The man smiled. “You are a bargainer. But it’s a deal.”

He gave Jack the crown and as soon as he held it in his hand, he wanted to run. Take the coin and dash off. Instead, with a tightness in his throat that he thought might suffocate him, he handed over his precious possession.

The duke very slowly opened the locket and studied the miniature for what seemed an eternity. Then he closed it and handed it back to Jack. “It’s a very pretty locket, but not the one I was remembering.”

Jack tucked the locket away and gave him a cocky grin. “Thanks for the crown.”

“Are you thinking of leaving?”

“I don’t see it’s any of yer business.”

“The earl is offering you an opportunity here that few such as yourself are given. If you don’t want to learn from him, perhaps you’d be willing to learn from me.”

“Yer not offerin’ nothin’ I want. Besides, yer wrong. I wasn’t plannin’ to leave. My mates are ’ere. I’m stayin’.”

“Good for you, lad. Good for you.”

By the time Jack finished relating his story, Henry had fallen asleep. Jack carefully extricated the locket from his tiny grasp, opened it, and gazed on the miniature of his mother. She had dark hair and eyes—like his. He’d always thought her beautiful.

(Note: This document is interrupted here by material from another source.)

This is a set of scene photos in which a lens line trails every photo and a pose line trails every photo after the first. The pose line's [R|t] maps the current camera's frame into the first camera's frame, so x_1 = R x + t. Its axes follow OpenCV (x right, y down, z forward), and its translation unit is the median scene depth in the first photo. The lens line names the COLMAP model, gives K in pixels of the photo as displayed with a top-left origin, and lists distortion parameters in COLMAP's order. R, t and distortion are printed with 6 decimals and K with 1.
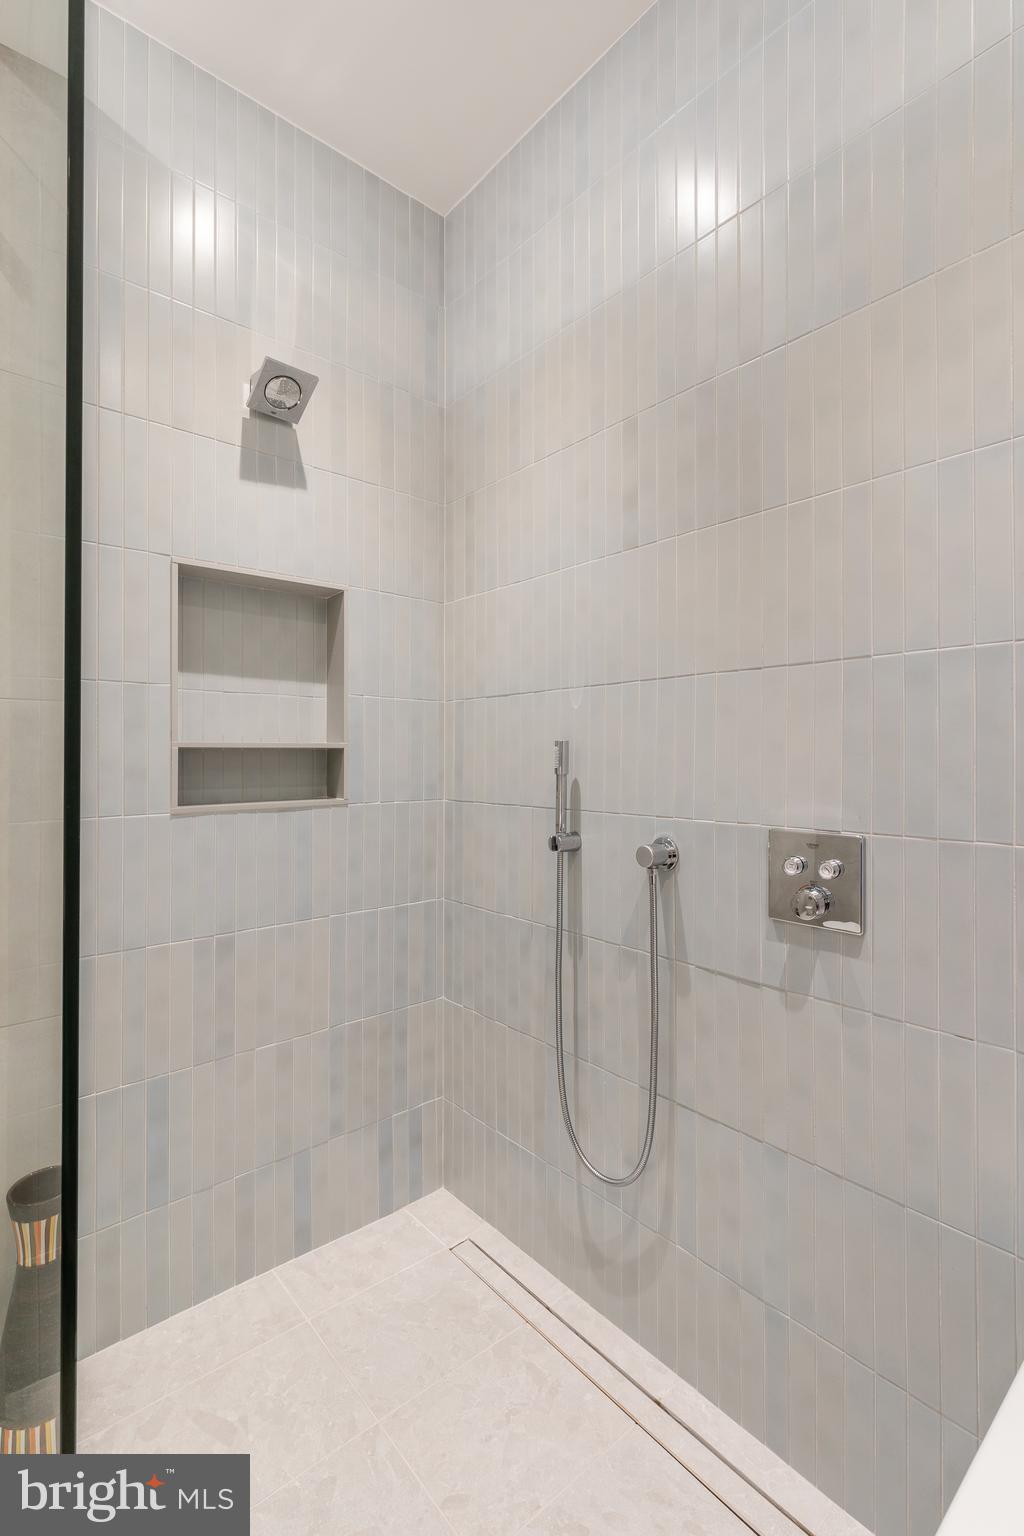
lens RADIAL K [[703.3, 0, 508.5], [0, 703.3, 755.5], [0, 0, 1]] dist [0.008296, -0.000802]
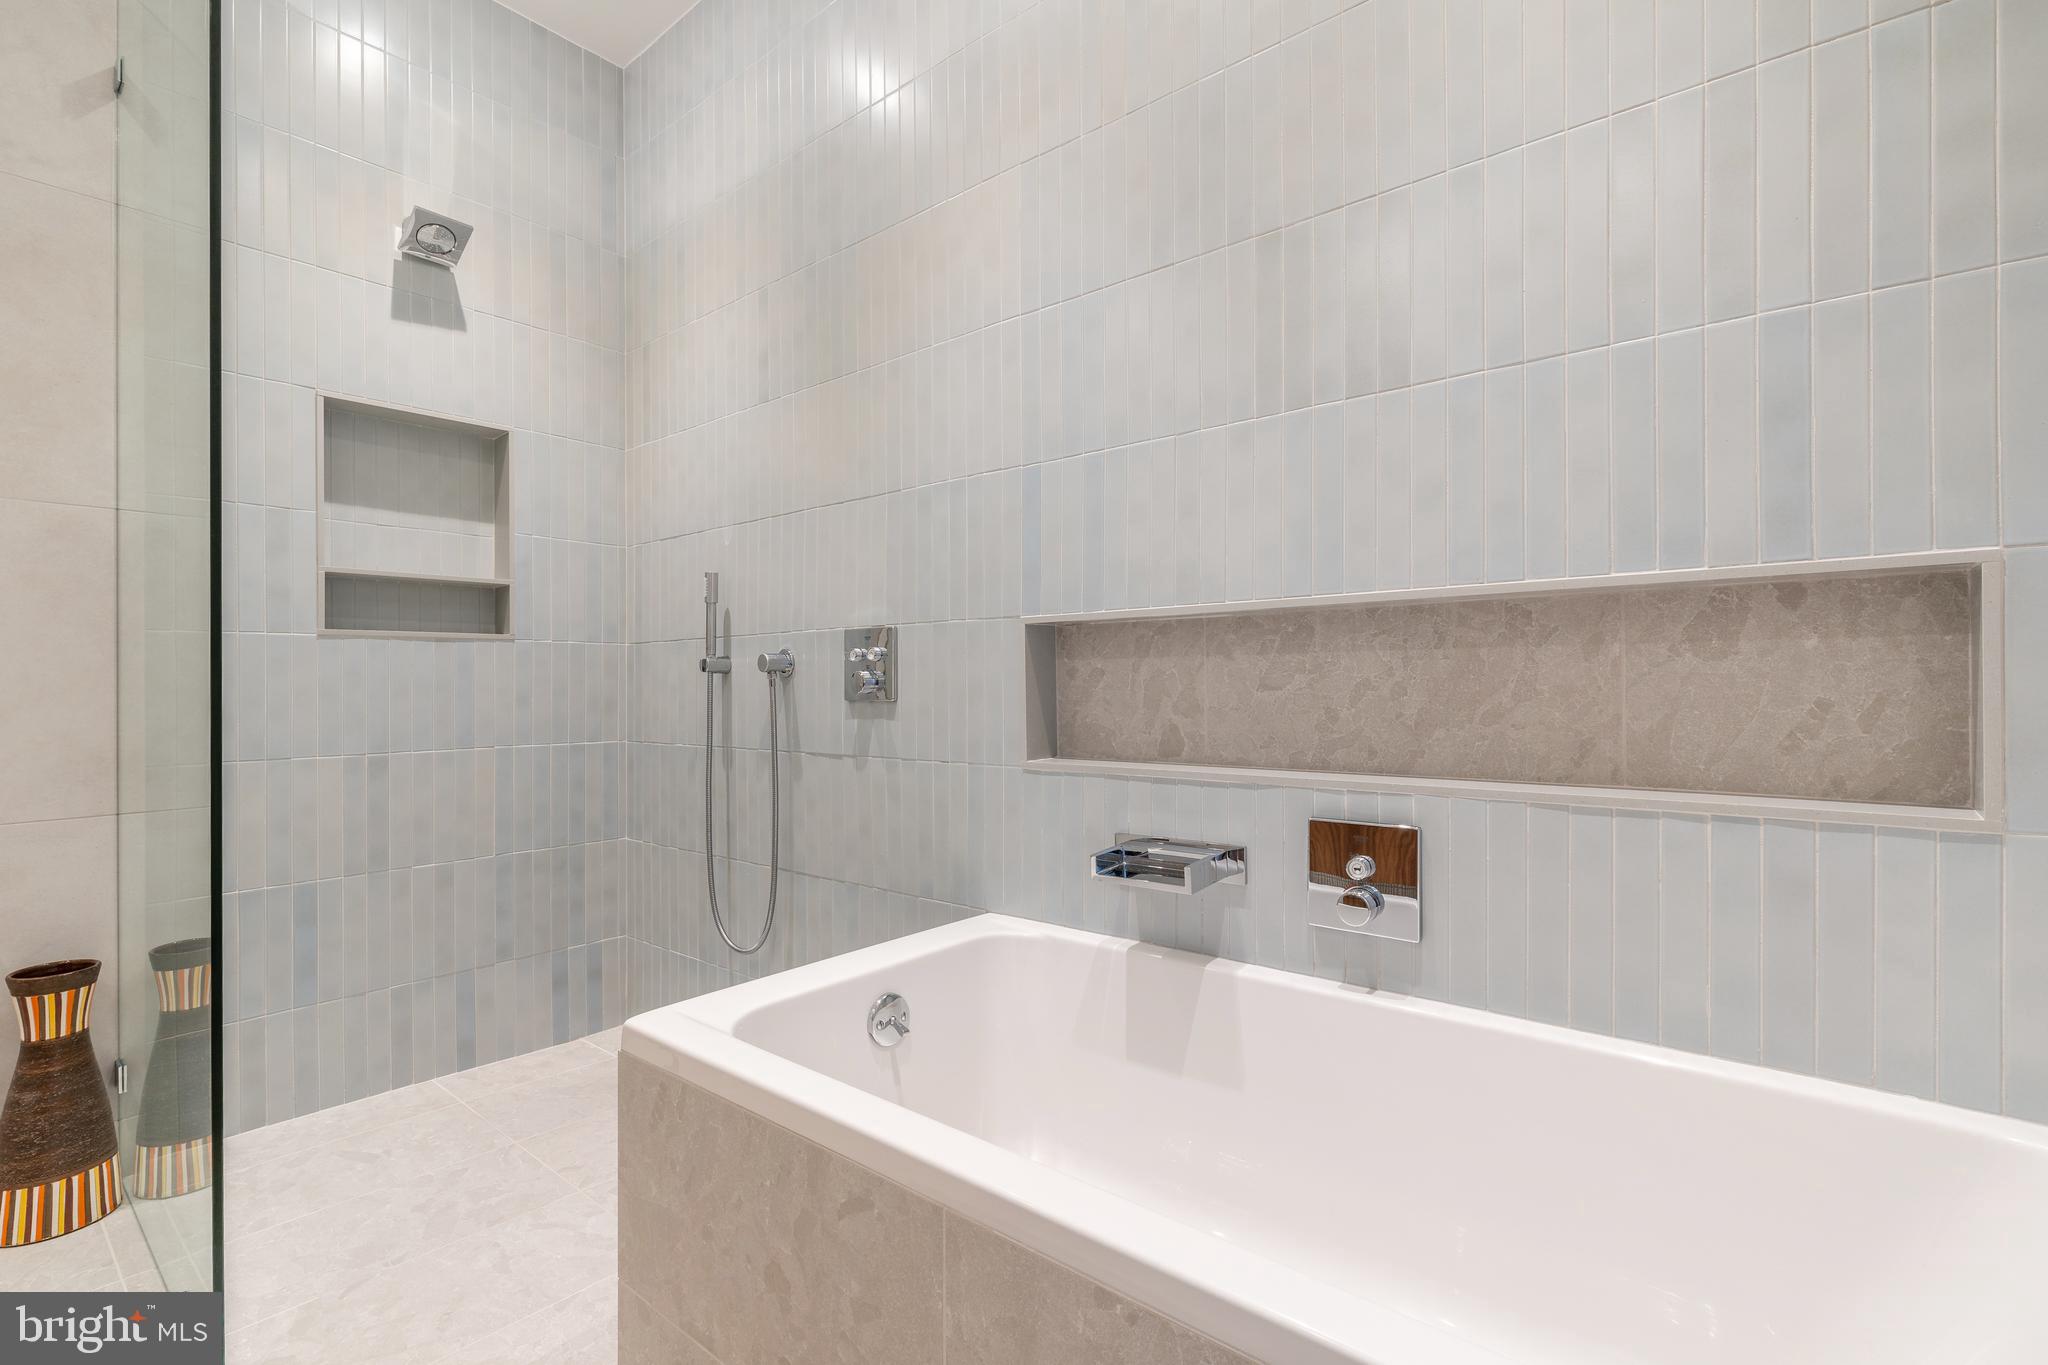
lens RADIAL K [[930.5, 0, 1024.0], [0, 930.5, 682.5], [0, 0, 1]] dist [0.008411, -0.001178]
pose [[0.985944, -0.006443, 0.166950, 0.309391], [0.006662, 0.999978, -0.000748, 0.153508], [-0.166942, 0.001850, 0.985965, -0.521866]]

His thoughts kept coming back to the man who had bought him. Was it possible he had been Lovingdon? It might explain why the locket had looked familiar to him. The man who bought him had been standing nearby when Jack’s mother had given it to Jack as she said good-bye.

No, Jack refused to believe Lovingdon was that man. He’d go insane with the thought of him touching Livy, of being Henry’s father.

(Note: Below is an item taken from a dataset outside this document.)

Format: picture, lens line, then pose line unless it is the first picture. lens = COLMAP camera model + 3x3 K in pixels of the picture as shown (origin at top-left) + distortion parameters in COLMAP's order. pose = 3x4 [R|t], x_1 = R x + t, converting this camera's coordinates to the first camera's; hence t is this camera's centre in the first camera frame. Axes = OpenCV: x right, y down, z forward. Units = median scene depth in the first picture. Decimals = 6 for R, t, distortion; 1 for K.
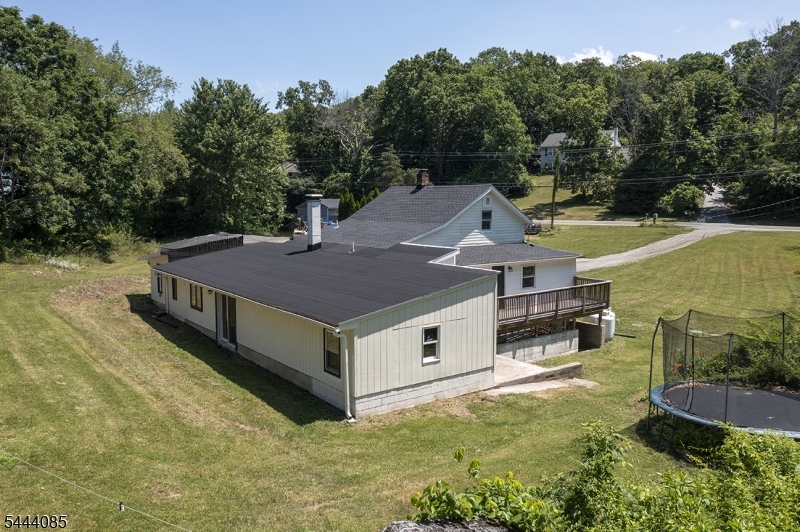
lens RADIAL K [[647.8, 0, 400.1], [0, 647.8, 265.5], [0, 0, 1]] dist [0.004302, 0.015040]
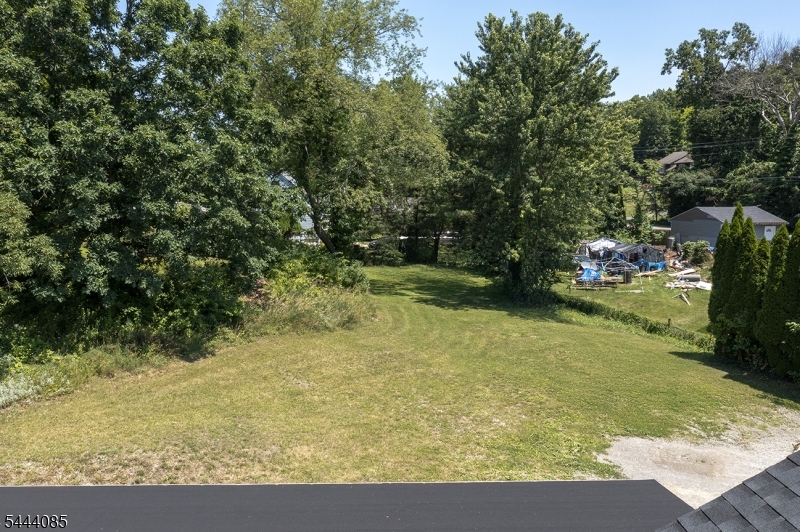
lens RADIAL K [[647.8, 0, 401.4], [0, 647.8, 266.9], [0, 0, 1]] dist [0.004302, 0.015040]
pose [[0.821766, 0.065692, -0.566025, -0.009405], [-0.055606, 0.997836, 0.035078, -0.040308], [0.567105, 0.002648, 0.823641, 0.253976]]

Another reason existed behind the will. But how in the hell was Jack going to determine what it was? And why did he have the feeling it was important to find out? He should just let it go, but he couldn’t shake the suspicion all was not right and he was overlooking something terribly important.

Lovingdon had told Olivia he had something to set to right. Jack wondered if he’d inherited that task as well. He just didn’t know what it was yet.

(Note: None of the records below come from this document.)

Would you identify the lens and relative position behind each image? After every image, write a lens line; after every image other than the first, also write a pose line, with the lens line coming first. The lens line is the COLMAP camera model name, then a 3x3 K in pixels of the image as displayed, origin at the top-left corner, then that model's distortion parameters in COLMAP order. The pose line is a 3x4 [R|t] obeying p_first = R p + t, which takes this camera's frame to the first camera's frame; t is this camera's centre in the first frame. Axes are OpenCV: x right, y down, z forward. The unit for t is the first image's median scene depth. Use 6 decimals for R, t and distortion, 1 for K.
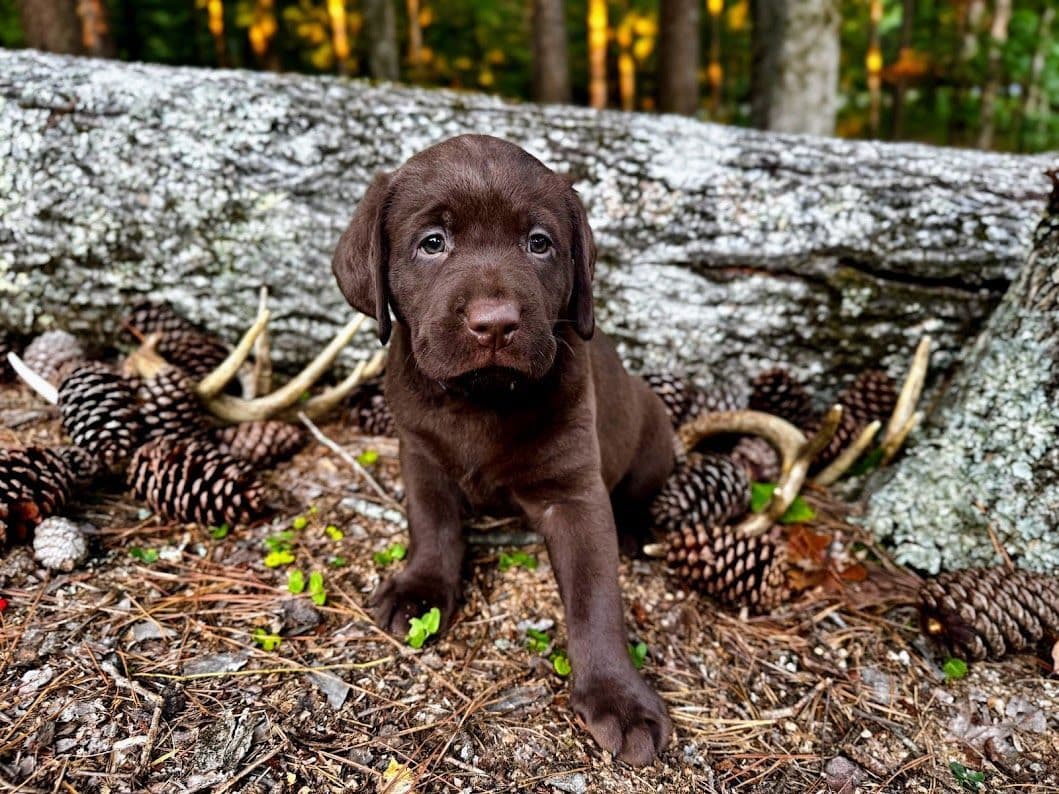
lens RADIAL K [[761.1, 0, 529.5], [0, 761.1, 397.0], [0, 0, 1]] dist [-0.016214, -0.011010]
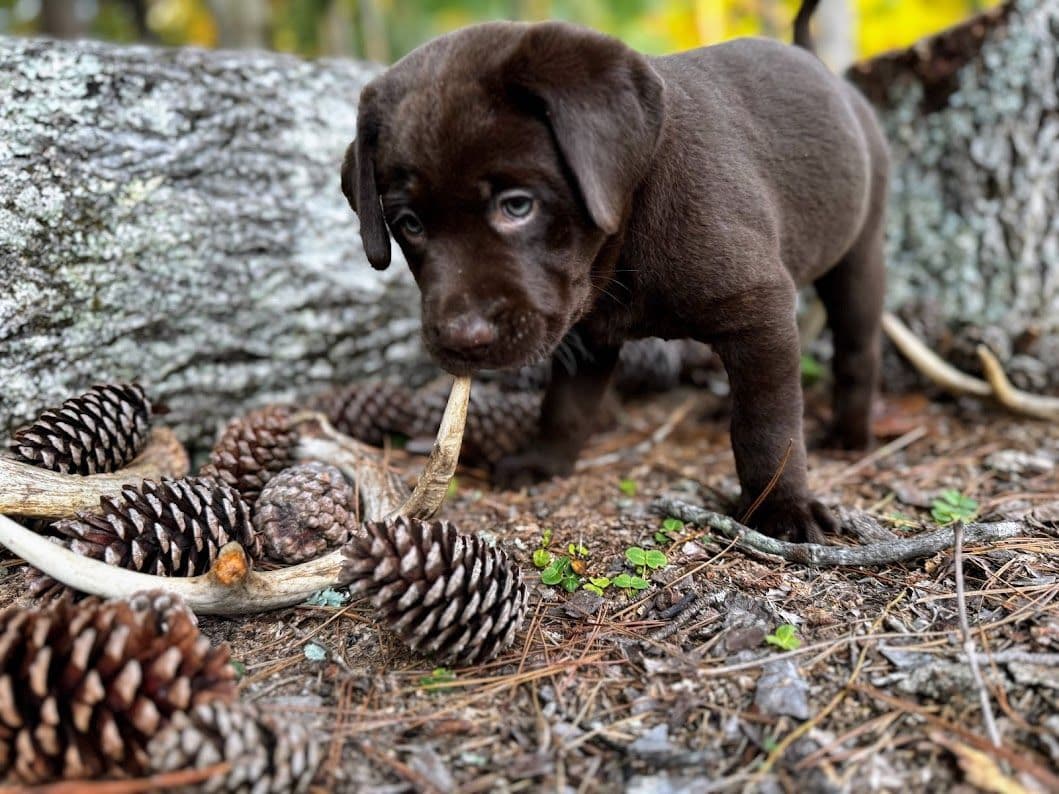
lens RADIAL K [[771.7, 0, 529.5], [0, 771.7, 397.0], [0, 0, 1]] dist [-0.024873, 0.002805]
pose [[0.762220, -0.287497, 0.579970, -0.511877], [0.344180, 0.938813, 0.013044, 0.014609], [-0.548234, 0.189672, 0.814533, 0.309028]]
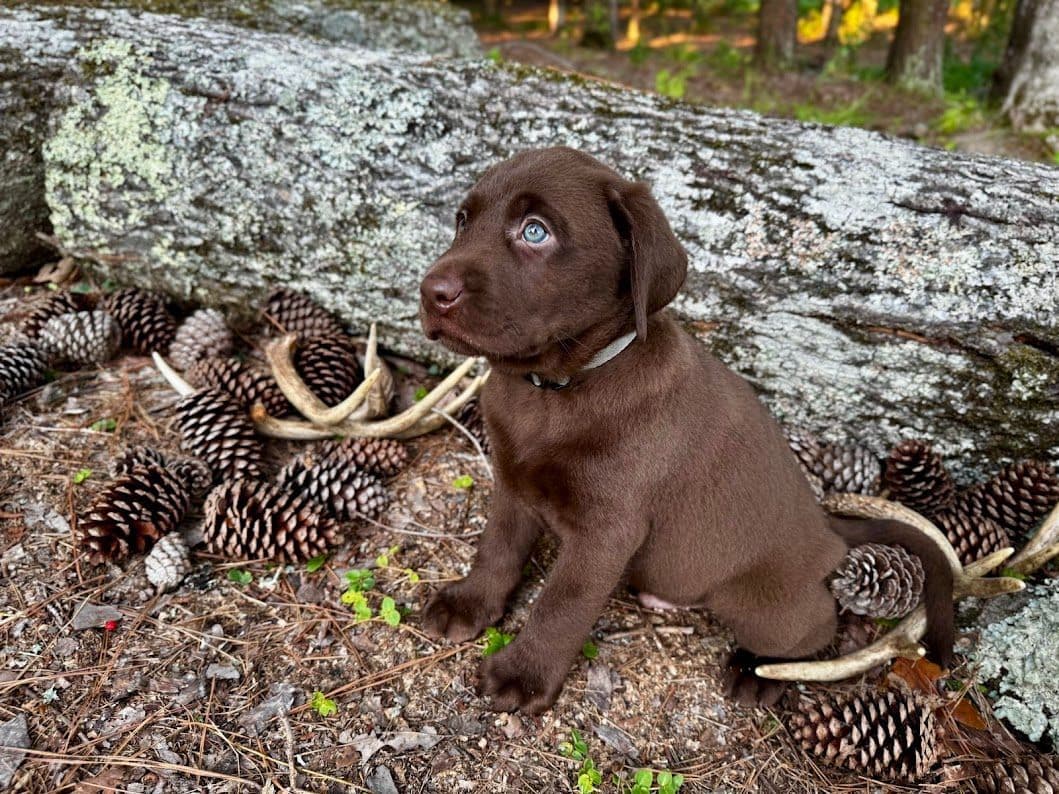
lens RADIAL K [[752.8, 0, 536.9], [0, 752.8, 395.8], [0, 0, 1]] dist [0.027868, -0.063924]
pose [[0.968396, 0.139736, -0.206599, 0.069932], [-0.106889, 0.980913, 0.162430, -0.194715], [0.225353, -0.135214, 0.964849, 0.050033]]
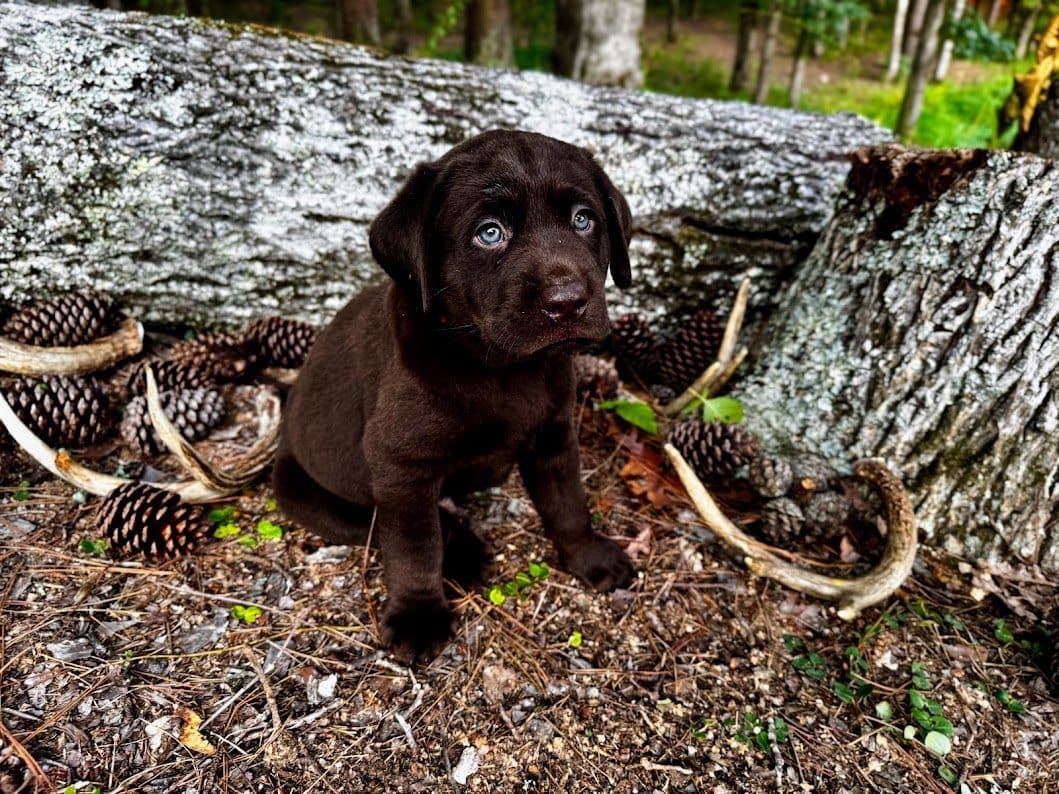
lens RADIAL K [[757.4, 0, 532.7], [0, 757.4, 395.1], [0, 0, 1]] dist [-0.014114, -0.008311]
pose [[0.970046, -0.066018, 0.233778, -0.100760], [0.029169, 0.987055, 0.157709, -0.104075], [-0.241163, -0.146166, 0.959414, -0.089227]]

Time crawled by. Sometimes Olivia was cold, shivering, and other times she was so hot she thought she’d burn up.

Jack never returned to see after her welfare. She assumed he’d lost interest, once he realized she’d survive and be around to manage his household. She missed Henry dreadfully, but she knew it would frighten him to see her so weak.

Every morning and every evening the angelic physician came to see how she was doing. His arrivals allowed her to keep track of the passing of the days. It was on the third night that her fever finally broke and he seemed most pleased when he arrived in the morning and saw her sitting up in bed.

“You’re not my normal physician,” she said. She was exhausted but feeling much better. She was freshly bathed, wearing a clean nightdress. The bed linens had been changed. The windows were open, the sunlight streaming in, and the odor of illness was dissipating.

“No, I’m not. I’m a friend of Jack Dodger’s,” Dr. Graves said.

“You seem too respectable to be a friend of his.”

Dr. Graves smiled. “I knew him when I was a lad.”

“Did you grow up on the streets as well?”

“I did.”

“How is it that you learned compassion?”

He narrowed his eyes at her. “Are you really asking, How is it that Mr. Dodger didn’t?”

“You just seem an unlikely pair.”

“Children are seldom given the luxury of choosing their childhoods, but I cannot fault the friendships formed in mine. They have stood me in good stead.”

She plucked at a thread on the comforter. “It’s just that he hasn’t even bothered to see how I’m faring.”

“Oh, he’s bothered.” He was grinning as though he was privy to some grand joke. “Each time I come to see you, afterward I’m put through a grueling interrogation regarding your health.”

As though to discount the veracity of his words, she said, “He hasn’t come to see me.” She sounded mulish, not at all like herself.